All of a sudden, a box of wet wipes appeared on the floor in front of Ron.

"OHMYGOD! Are they Wet Ones?" Voldemort demanded.

"Yeah."

"Gimme gimme gimme!"

"Yeah, okay..."

There was a period of silence as Voldemort proceeded to lick every single one of the wet wipes. "There, now no one can steal them. I do this to my food, too. It's a dog-eat-dog world out there." He giggled. "As a child, I was always forced to hoarde my food."

"No you weren't."

"I know. I like to make up stories."

"I think that's called being a compulsive liar."

"Really?"

"No."

"Oh. Well, I don't think I am one, then."

"YOU LIE!"

"Do not! 'kay, if you keep this up, you are NOT allowed coming to my birthday party!" Voldemort humphed.

"Oh, there's a tragedy," Ron replied, rolling his eyes.

"It IS! We are going to have a gingerbread house cake thing this year!"

"Old news."

"It is?"

"Yeah. I read it in the tabloids months ago."

"Damn."

Meanwhile, back at the ranch...

...common room...

...thing...

"We need a plan to defeat Voldemort," Harry declared, pacing up and down.

"I've got an idea," Neville said meekly.

"Okay, let's hear it."

"Well..." Neville said hesitantly. "We can lure him out of his lair, then while he's distracted, go in and take Ron back."

"That's a rather stupid idea, considering we haven't any means to lure him out!" Harry said, frowning.

"Oh, but we do," Neville replied.

"Oh yeah?" Harry countered.

"Yeah," Neville responded. "He has a shoe fetish.

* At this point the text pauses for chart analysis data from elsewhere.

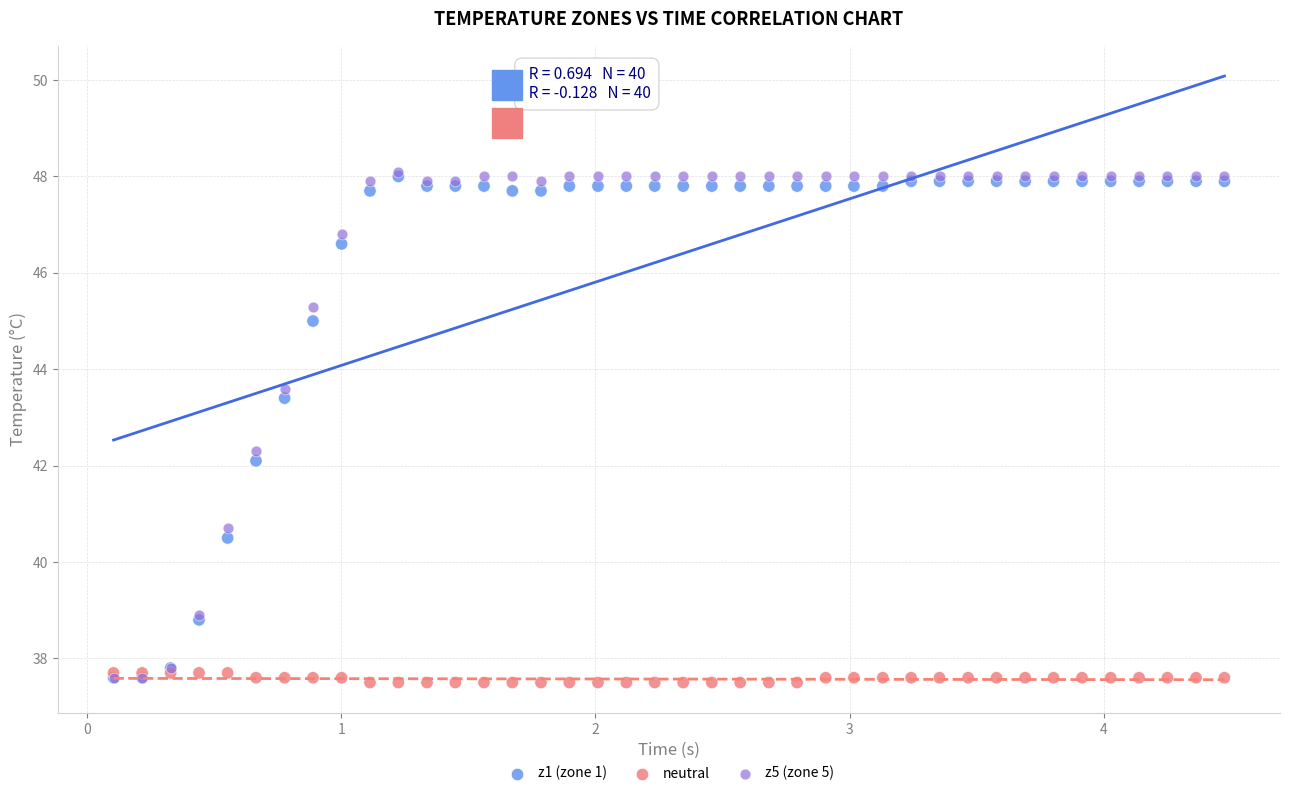

What are all the series names shown in the legend?

z1 (zone 1), neutral, z5 (zone 5)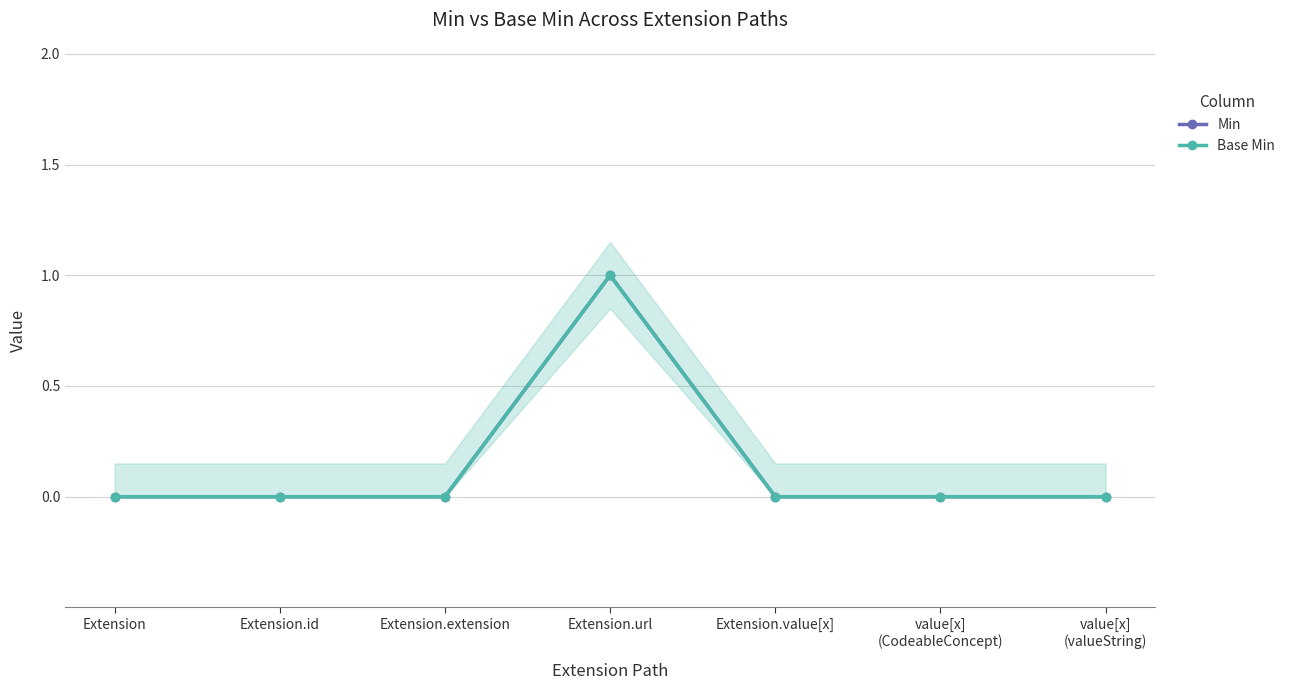

In Base Min, how many points are higher than both neighbors (excluding endpoints)?

1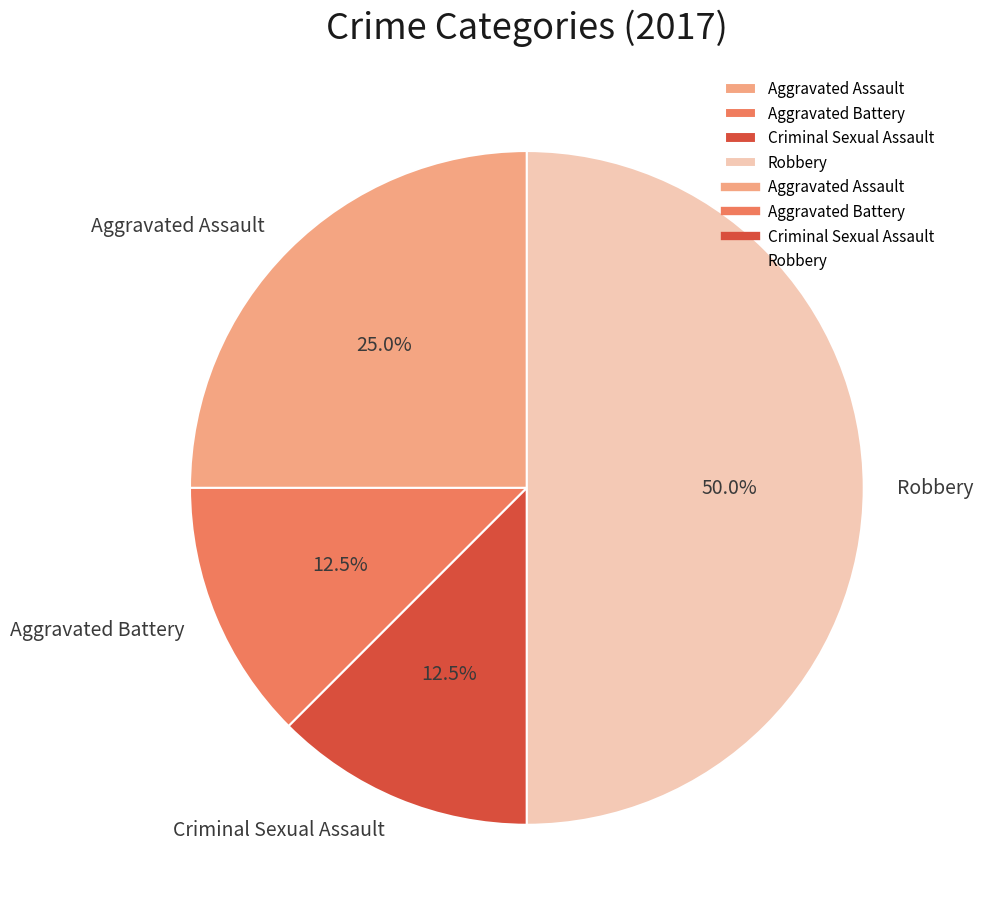

Which category has the biggest portion of the pie?

Robbery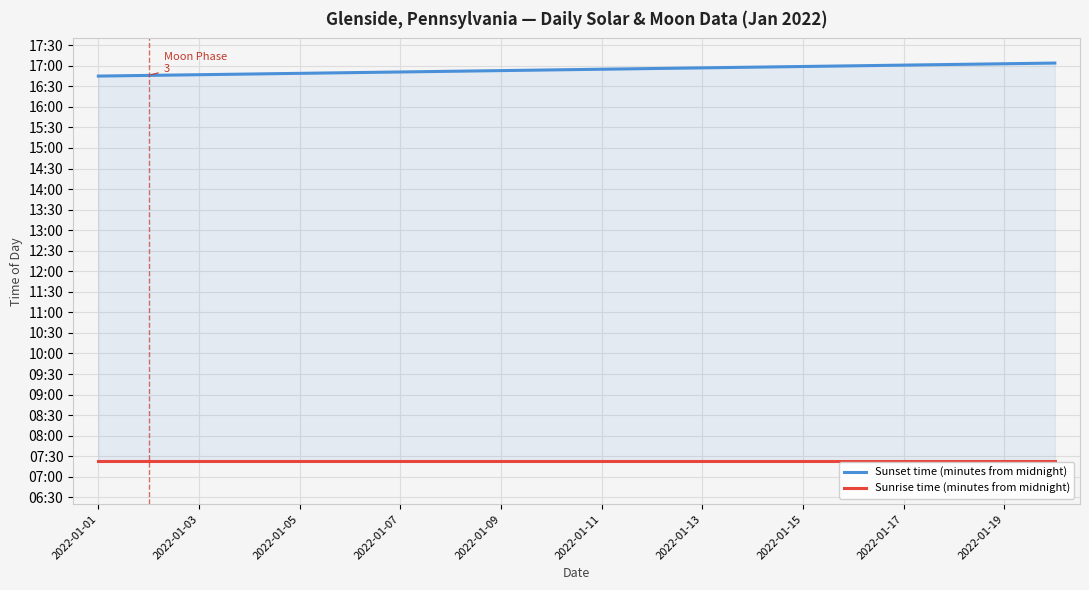

Which has a higher value, 19 or 13?

19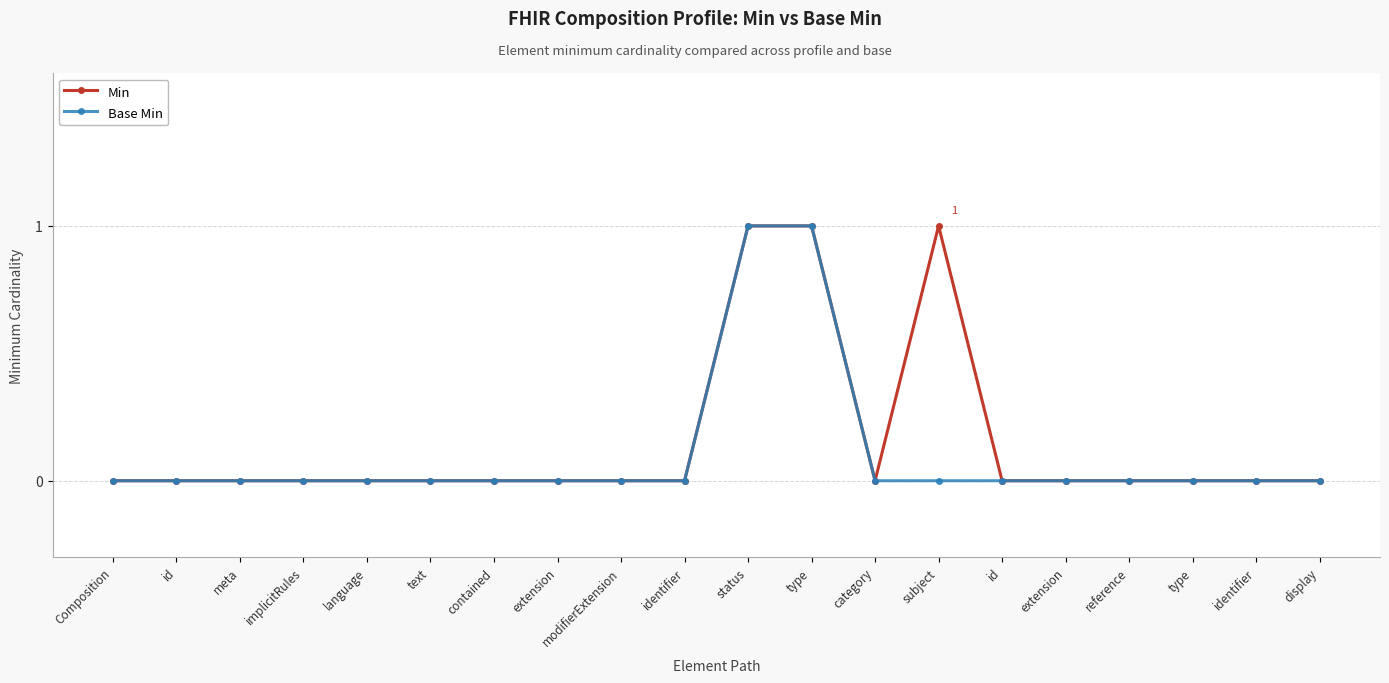

What are all the series names shown in the legend?

Min, Base Min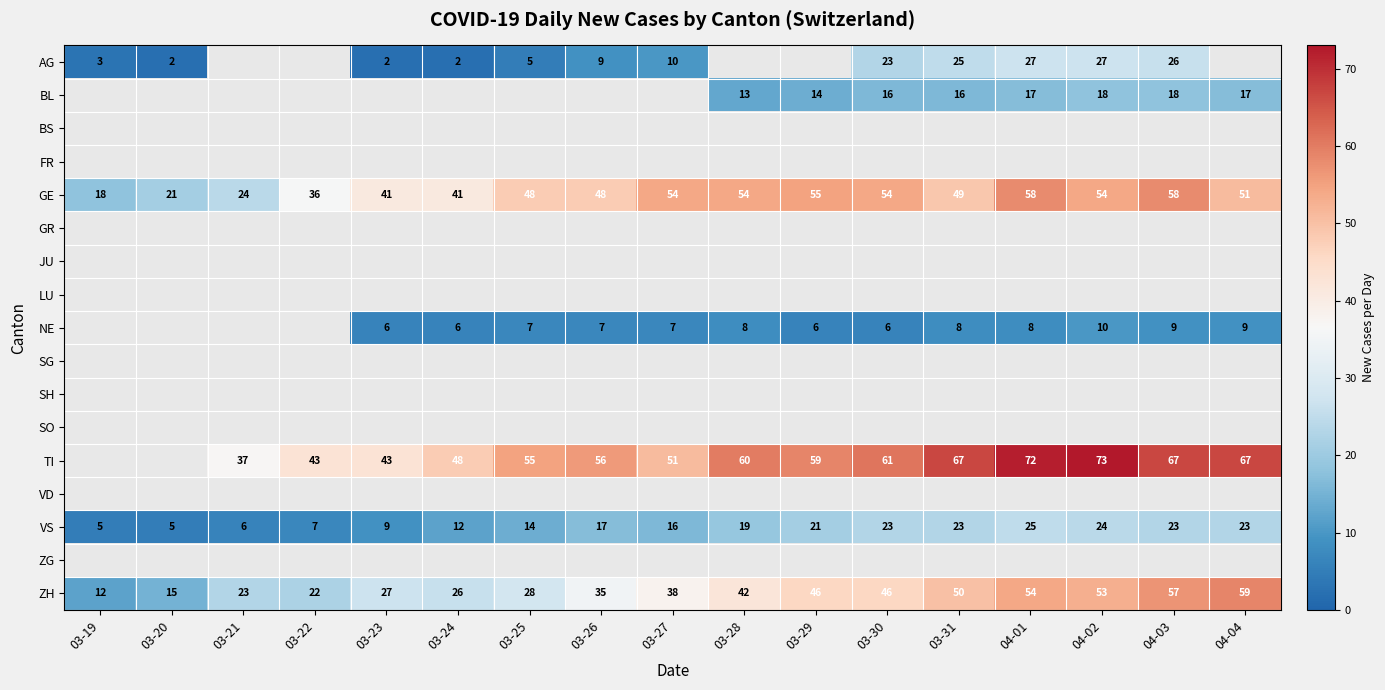

What is the greatest value displayed?

73.0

If we leave a pile of shoes outside, he'll for sure come and check it out."

"How would you know something weird like that?" Dean asked, thereby pronouncing his only line in this story.

"Uh..." Neville flushed red.

"Don't tell me you gave him your shoes!"

"I had no choice!"

"That's kinky, Neville!" Harry groaned.

"No kidding. Gross!" Dean said, making a liar out of me.

"Anyways, let's see if this works. Everybody, gimme your shoes," Harry commanded.

Obediently, Seamus, Dean, Neville, Harry, and Lulu took off their shoes.

"Lulu, you're not part of everybody. Put your shoes back on."